┌─ Source passage
The letter does, however, touch upon the interpretive question of the circumstances under which a technical contribution may also be a manifesto. This is not merely the quite defensible historical reading I take of the Quine-Goodman piece (published as C.I. Lewis retired and as Harvard, flushed with postwar universalism, legislated curricular requirements based upon General Education in a Free Society), it underlies my theme about the polemical edge to some of Peirce’s own writings during 1867—71. It is, of course, a historical not a philosophical point, and is, as I took care to note, a way of making the early Peirce accessible to an audience not yet prepared to enter directly into the radical character of his philosophical work. But it does raise the further question broached by Frederic R. Kellogg’s very interesting letter of the relation between logic and metaphysics, on the one hand, and law and politics, on the other.
This is not the place to settle such an issue, but I should point out, in support of Mr. Kellogg’s fresh insistence on the “pragmatic” structure of Holmes’s thought, that Peirce himself conceded that the pragmatic maxim originated in legal thought. After he was credited by William James as the “father of pragmatism,” he insisted that Nicholas St. John Green, an older lawyer, who joined him, James, Holmes, Chauncey Wright, and others in the Metaphysical Club, was its “grandfather.” I also found informative and fascinating Mr. Kellogg’s observation that the Americanism of Peirce’s philosophical reviews in the early 1870’s has echoes in Holmes’s legal theory of the same period.
At the same time, though certain leading principles of legal reasoning may have their place in Peirce’s logic of science, they undergo an alteration. There is for Peirce no direct bearing of logic upon law, or science upon morals, or vice versa. Quite to the contrary: “To distinguish between speculative and practical opinions is the mark of the most cultivated intellects. Go down below this level and you come across reformers and rationalists at every turn—people who propose to remodel the ten commandments on modern science.” And the reverse—the imposition of moral standards upon science—is also to be avoided: “Morality leads to a conservatism which any new view, or even any free inquiry, no matter how purely speculative, shocks. The whole moral weight of such a community will be cast against science.”
What would Peirce say of our current mix? Research universities looked to as arbiters of public morality, and innovators in the mores parading as scientific pioneers.
└─
■ **Request**: Retype the passage on Peirce word for word, beginning at the words "This is not the" and stopping after "the same period.".
┌─ Information supplied
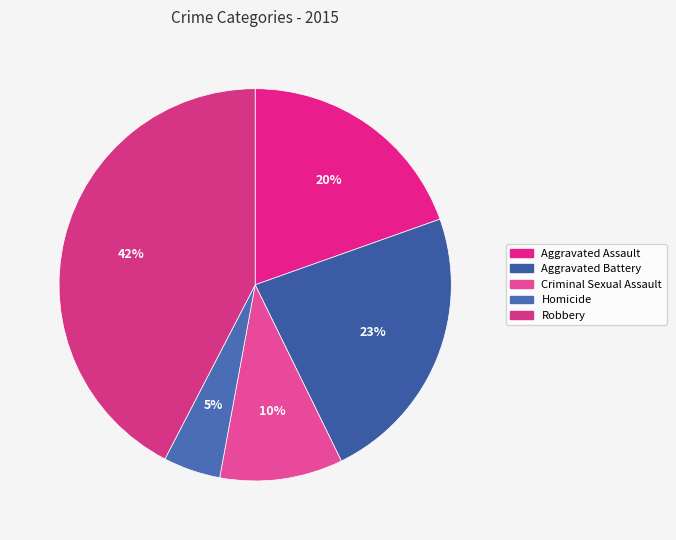

Is there a majority slice in this chart?

No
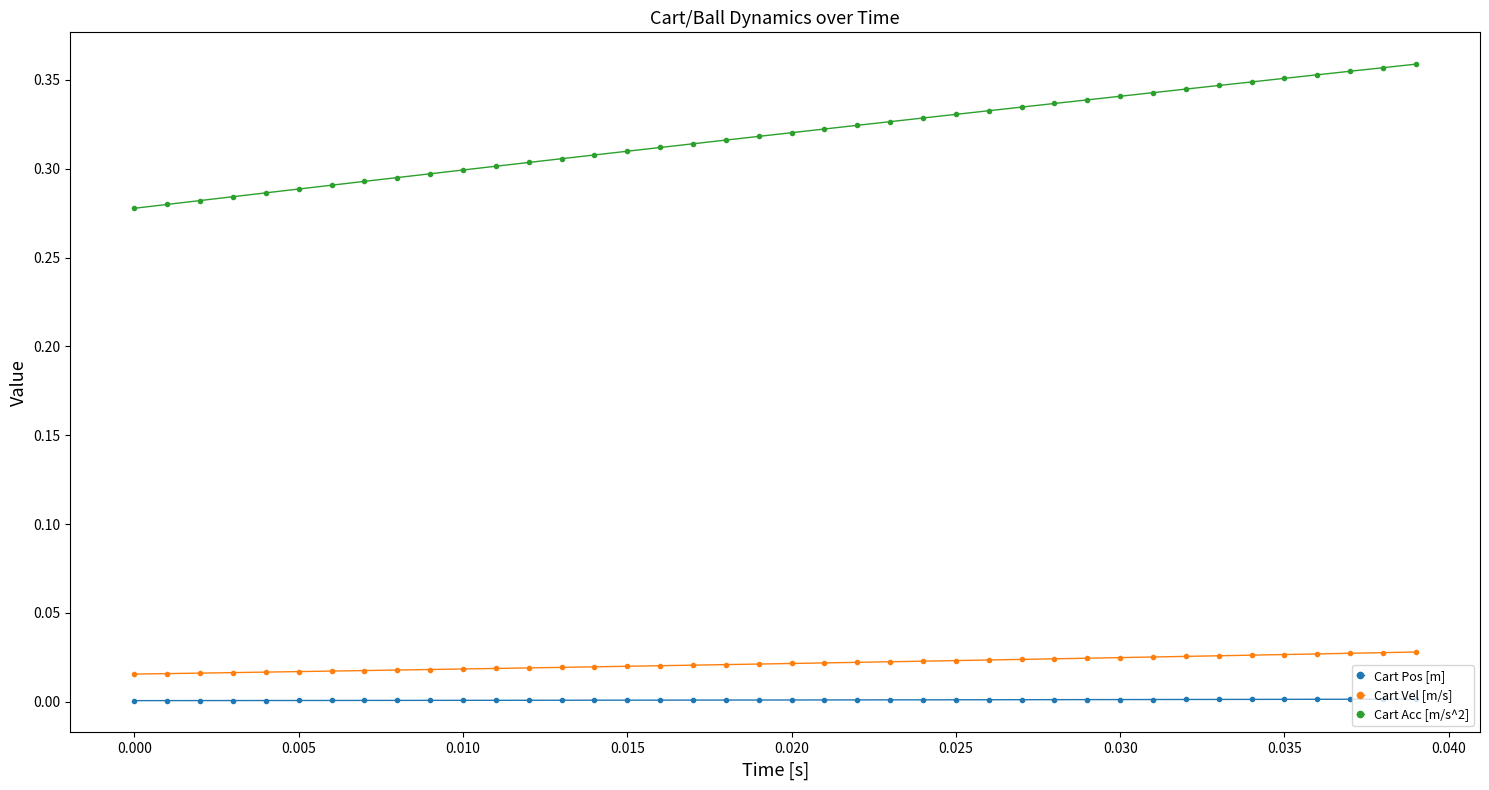

What is the difference between the second highest and second lowest values in the Cart Acc [m/s^2] series?

0.1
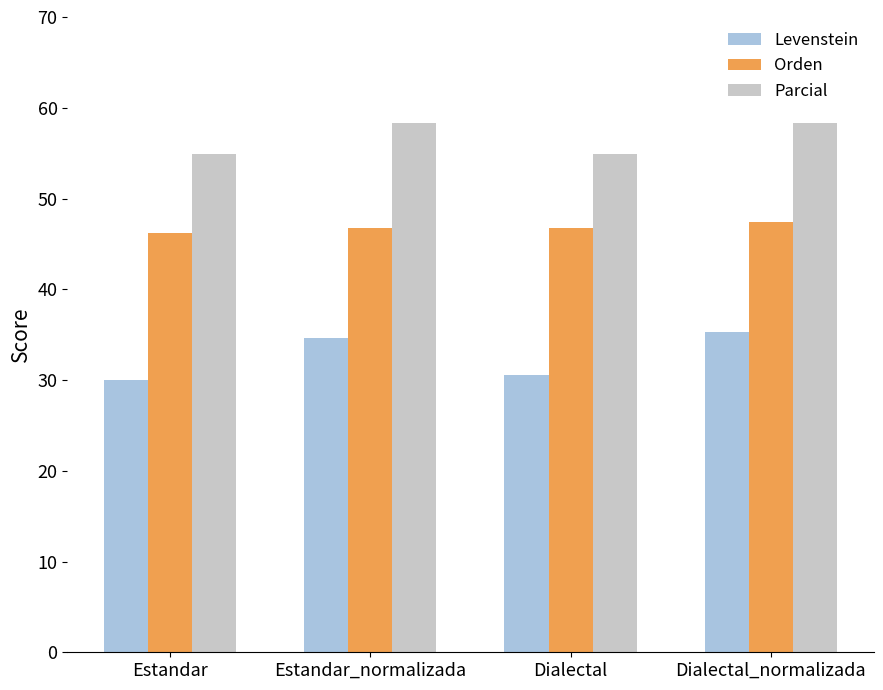

The Parcial series shows 58.3 at Estandar_normalizada. True or false?

True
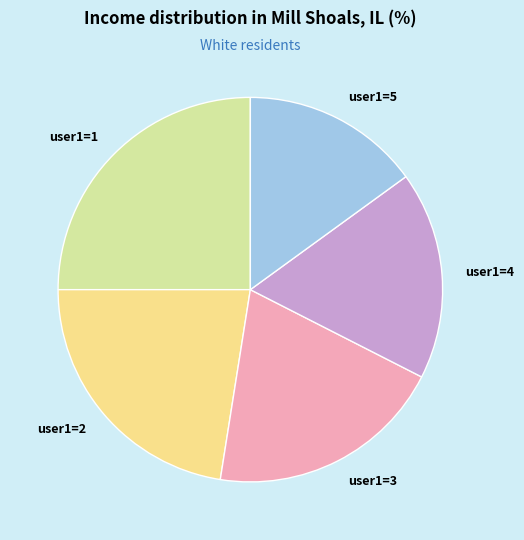

The user1=3 slice represents 32% of the pie. True or false?

False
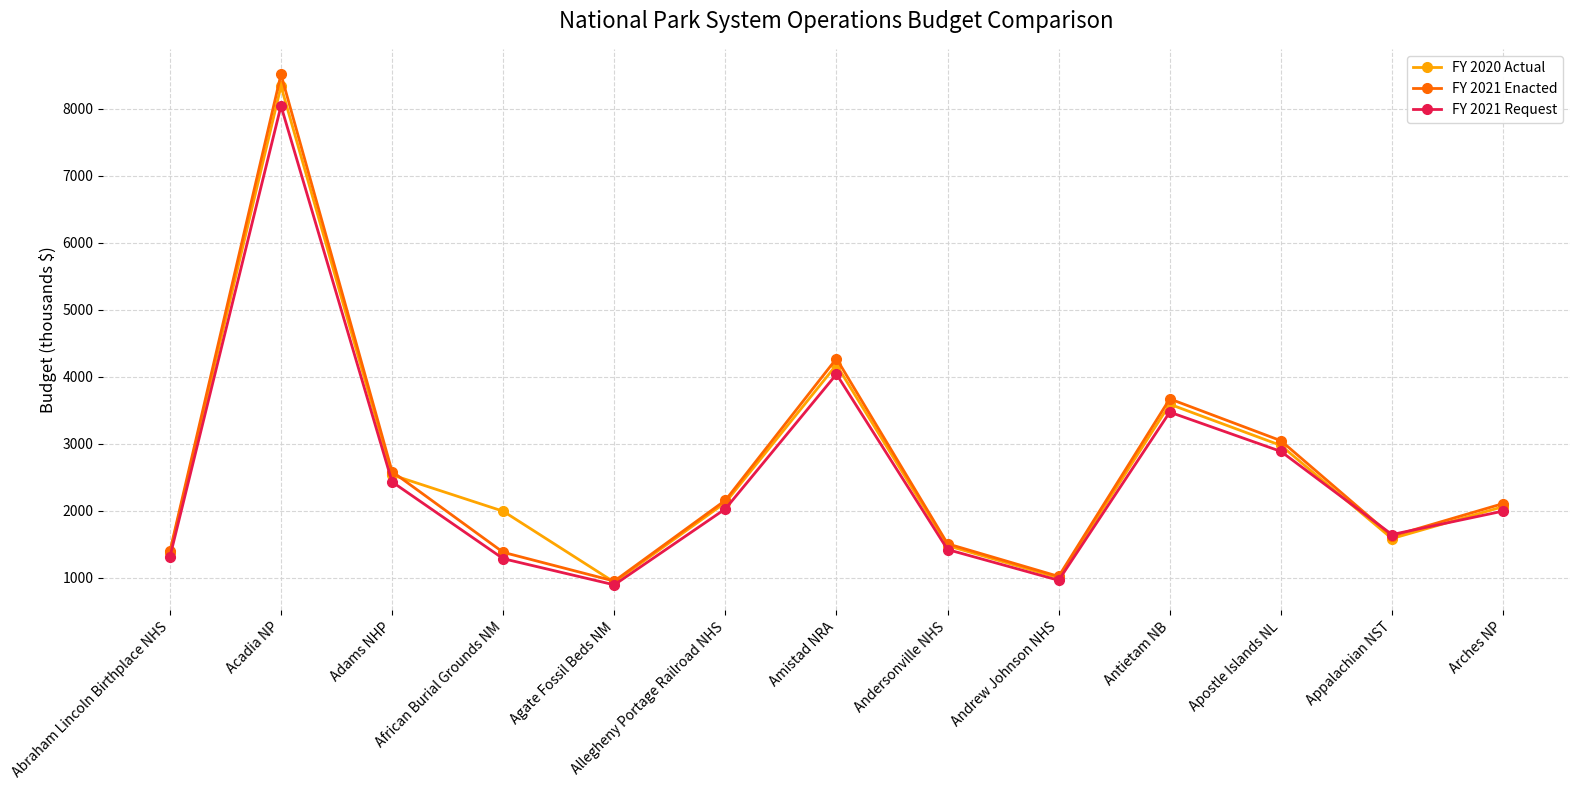

What is the sum of the FY 2020 Actual values at Appalachian NST and Amistad NRA?

5763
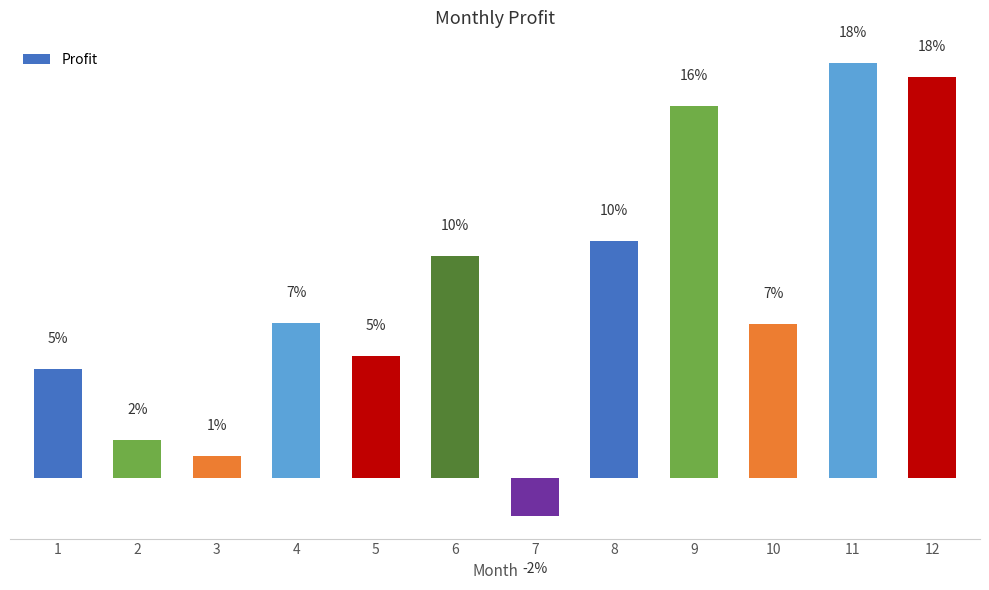

How many data points are above 3488?

6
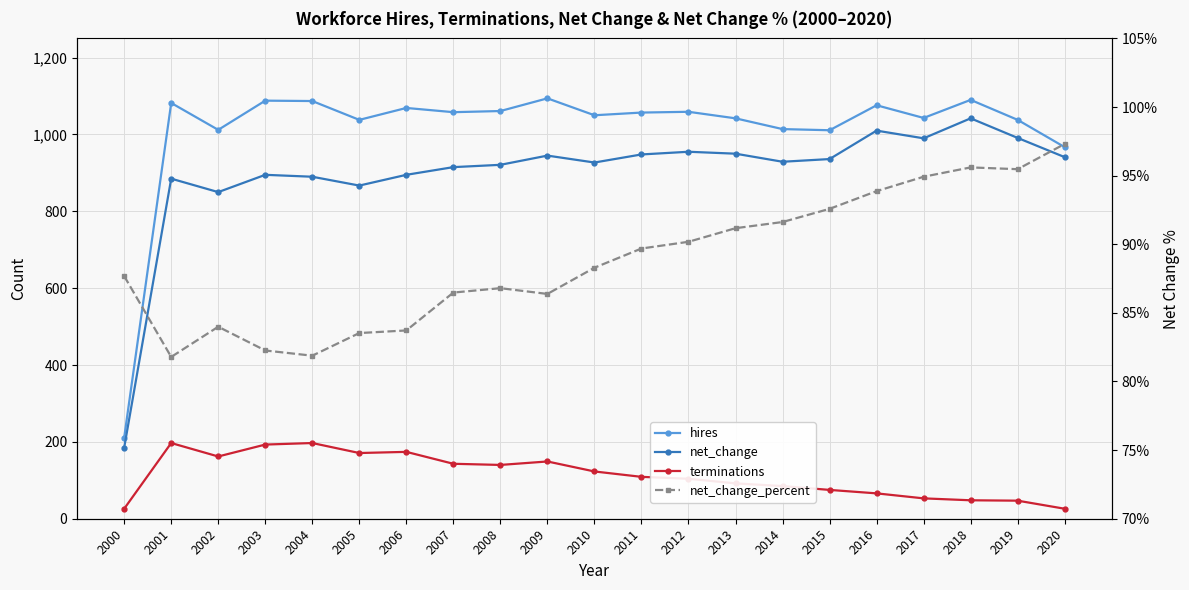

What is the sum of the net_change values at 2002 and 2005?

1717.0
└─
■ **Task output**:
This is not the place to settle such an issue, but I should point out, in support of Mr. Kellogg’s fresh insistence on the “pragmatic” structure of Holmes’s thought, that Peirce himself conceded that the pragmatic maxim originated in legal thought. After he was credited by William James as the “father of pragmatism,” he insisted that Nicholas St. John Green, an older lawyer, who joined him, James, Holmes, Chauncey Wright, and others in the Metaphysical Club, was its “grandfather.” I also found informative and fascinating Mr. Kellogg’s observation that the Americanism of Peirce’s philosophical reviews in the early 1870’s has echoes in Holmes’s legal theory of the same period.